Secondly - the sample guidelines mentioned in Readme (8-10 seconds long, 0.5 seconds of silence at the beginning and end, not much silence in the middle of sample) - does this apply to Speech mode too, or should the alignment and voice detection of speech mode handle audio with delay, and with a lot of silence in the sample?
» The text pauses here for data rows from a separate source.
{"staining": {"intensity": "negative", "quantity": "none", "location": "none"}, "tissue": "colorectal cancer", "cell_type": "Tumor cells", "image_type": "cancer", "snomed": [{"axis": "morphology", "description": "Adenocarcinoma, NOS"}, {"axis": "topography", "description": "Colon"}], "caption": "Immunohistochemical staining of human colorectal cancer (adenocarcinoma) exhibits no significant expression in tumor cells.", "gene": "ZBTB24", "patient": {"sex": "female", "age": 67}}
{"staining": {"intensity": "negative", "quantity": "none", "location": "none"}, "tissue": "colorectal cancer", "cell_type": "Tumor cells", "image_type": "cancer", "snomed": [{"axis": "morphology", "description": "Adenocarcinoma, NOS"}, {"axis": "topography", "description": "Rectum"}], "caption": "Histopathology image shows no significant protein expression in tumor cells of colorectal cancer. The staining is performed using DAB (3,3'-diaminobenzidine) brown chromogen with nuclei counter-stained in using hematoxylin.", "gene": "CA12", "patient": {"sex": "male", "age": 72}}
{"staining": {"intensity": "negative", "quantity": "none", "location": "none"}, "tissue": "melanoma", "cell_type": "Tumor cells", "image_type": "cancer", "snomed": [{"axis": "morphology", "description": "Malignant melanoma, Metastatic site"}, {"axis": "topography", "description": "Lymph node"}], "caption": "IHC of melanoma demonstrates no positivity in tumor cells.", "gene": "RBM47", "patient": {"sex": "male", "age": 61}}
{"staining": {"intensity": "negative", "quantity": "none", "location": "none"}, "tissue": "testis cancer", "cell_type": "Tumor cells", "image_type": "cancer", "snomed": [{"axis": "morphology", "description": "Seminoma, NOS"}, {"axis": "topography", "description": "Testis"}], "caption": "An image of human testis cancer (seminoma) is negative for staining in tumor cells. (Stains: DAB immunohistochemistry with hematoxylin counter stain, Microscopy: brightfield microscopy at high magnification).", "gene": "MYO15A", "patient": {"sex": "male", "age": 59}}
An example of a samples that I am currently trying to use with Visqol: View from audacity:
Visqol Speech mode output MOS-LQO: 2.52259
| FVNSIM | Freq Band |
| 0.377030 | 50.000Hz | | 0.476088 | 98.767Hz | | 0.459481 | 156.063Hz | | 0.763644 | 223.380Hz | | 0.835369 | 302.471Hz | | 0.923244 | 395.394Hz | | 0.926039 | 504.570Hz | | 0.903042 | 632.839Hz | | 0.884796 | 783.543Hz | | 0.844095 | 960.604Hz | | 0.841896 | 1168.633Hz | | 0.866645 | 1413.046Hz | | 0.860731 | 1700.205Hz | | 0.856387 | 2037.587Hz | | 0.825984 | 2433.977Hz | | 0.823645 | 2899.694Hz | | 0.745470 | 3446.863Hz | | 0.706072 | 4089.731Hz | | 0.700011 | 4845.034Hz | | 0.635031 | 5732.437Hz | | 0.547395 | 6775.044Hz |
| Patch Idx | Similarity | Ref Patch: Start - End | Deg Patch: Start - End |
| 0 | 1.000000 | 0.180 - 0.580 | 1.440 - 1.840 | | 1 | 0.764560 | 2.181 - 2.580 | 2.180 - 2.579 | | 2 | 0.772817 | 2.580 - 2.980 | 2.580 - 2.980 | | 3 | 0.843457 | 3.780 - 4.180 | 3.780 - 4.180 | | 4 | 0.814809 | 4.180 - 4.580 | 4.180 - 4.580 | | 5 | 0.780449 | 4.580 - 4.980 | 4.580 - 4.980 | | 6 | 0.699916 | 5.380 - 5.780 | 5.380 - 5.780 | | 7 | 0.773998 | 5.781 - 6.180 | 5.780 - 6.179 | | 8 | 0.693399 | 6.181 - 6.580 | 6.180 - 6.579 | | 9 | 0.529567 | 6.580 - 6.980 | 6.560 - 6.960 | | 10 | 0.728254 | 8.180 - 8.580 | 8.180 - 8.580 | | 11 | 0.673384 | 8.580 - 8.980 | 8.580 - 8.980 | | 12 | 0.707640 | 8.980 - 9.380 | 8.980 - 9.380 |
For reference, Visqol Audio mode output: MOS-LQO: 3.41303
| FVNSIM | Freq Band |
| 0.533289 | 50.000Hz | | 0.544615 | 91.748Hz | | 0.645831 | 139.746Hz | | 0.804246 | 194.931Hz | | 0.902527 | 258.379Hz | | 0.936618 | 331.326Hz | | 0.961259 | 415.195Hz | | 0.957324 | 511.621Hz | | 0.950879 | 622.484Hz | | 0.941872 | 749.946Hz | | 0.922163 | 896.492Hz | | 0.927609 | 1064.979Hz | | 0.931144 | 1258.694Hz | | 0.944402 | 1481.411Hz | | 0.929926 | 1737.475Hz | | 0.933558 | 2031.877Hz | | 0.926355 | 2370.358Hz | | 0.924536 | 2759.518Hz | | 0.879479 | 3206.945Hz | | 0.863854 | 3721.361Hz | | 0.881097 | 4312.798Hz | | 0.862002 | 4992.786Hz | | 0.802238 | 5774.585Hz | | 0.704898 | 6673.438Hz | | 0.588221 | 7706.870Hz | | 0.578189 | 8895.030Hz | | 0.593581 | 10261.087Hz | | 0.599670 | 11831.674Hz | | 0.602659 | 13637.414Hz | | 0.621666 | 15713.517Hz | | 0.694320 | 18100.460Hz | | 0.786449 | 20844.785Hz |
| Patch Idx | Similarity | Ref Patch: Start - End | Deg Patch: Start - End |
| 0 | 1.000000 | 0.280 - 0.880 | 1.200 - 1.800 | | 1 | 1.000000 | 0.880 - 1.480 | 1.220 - 1.820 | | 2 | 1.000000 | 1.480 - 2.079 | 1.241 - 1.840 | | 3 | 0.681553 | 2.081 - 2.680 | 2.080 - 2.679 | | 4 | 0.632587 | 2.680 - 3.280 | 2.680 - 3.280 | | 5 | 0.891469 | 3.280 - 3.880 | 3.280 - 3.880 | | 6 | 0.648068 | 3.880 - 4.480 | 3.880 - 4.480 | | 7 | 0.681742 | 4.480 - 5.080 | 4.480 - 5.080 | | 8 | 0.599973 | 5.080 - 5.680 | 5.080 - 5.680 | | 9 | 0.611158 | 5.681 - 6.280 | 5.680 - 6.279 | | 10 | 0.511901 | 6.280 - 6.880 | 6.280 - 6.880 | | 11 | 0.938552 | 6.880 - 7.480 | 6.880 - 7.480 | | 12 | 0.884550 | 7.480 - 8.075 | 7.505 - 8.100 | | 13 | 0.611468 | 8.080 - 8.678 | 8.082 - 8.680 | | 14 | 0.567279 | 8.680 - 9.280 | 8.680 - 9.280 | | 15 | 0.990090 | 9.280 - 9.880 | 10.420 - 11.020 | | 16 | 1.000000 | 9.880 - 10.480 | 10.440 - 11.040 | | 17 | 1.000000 | 10.482 - 11.080 | 10.460 - 11.058 | | 18 | 0.995017 | 11.080 - 11.649 | 10.591 - 11.160 |
The audio sample itself a voice recording. Essentially, what I am trying to figure out, is - could feeding Visqol Voice samples with delay and a lot of silence be the culprit behind questionable scores we've been getting, or should we look for problems elsewhere.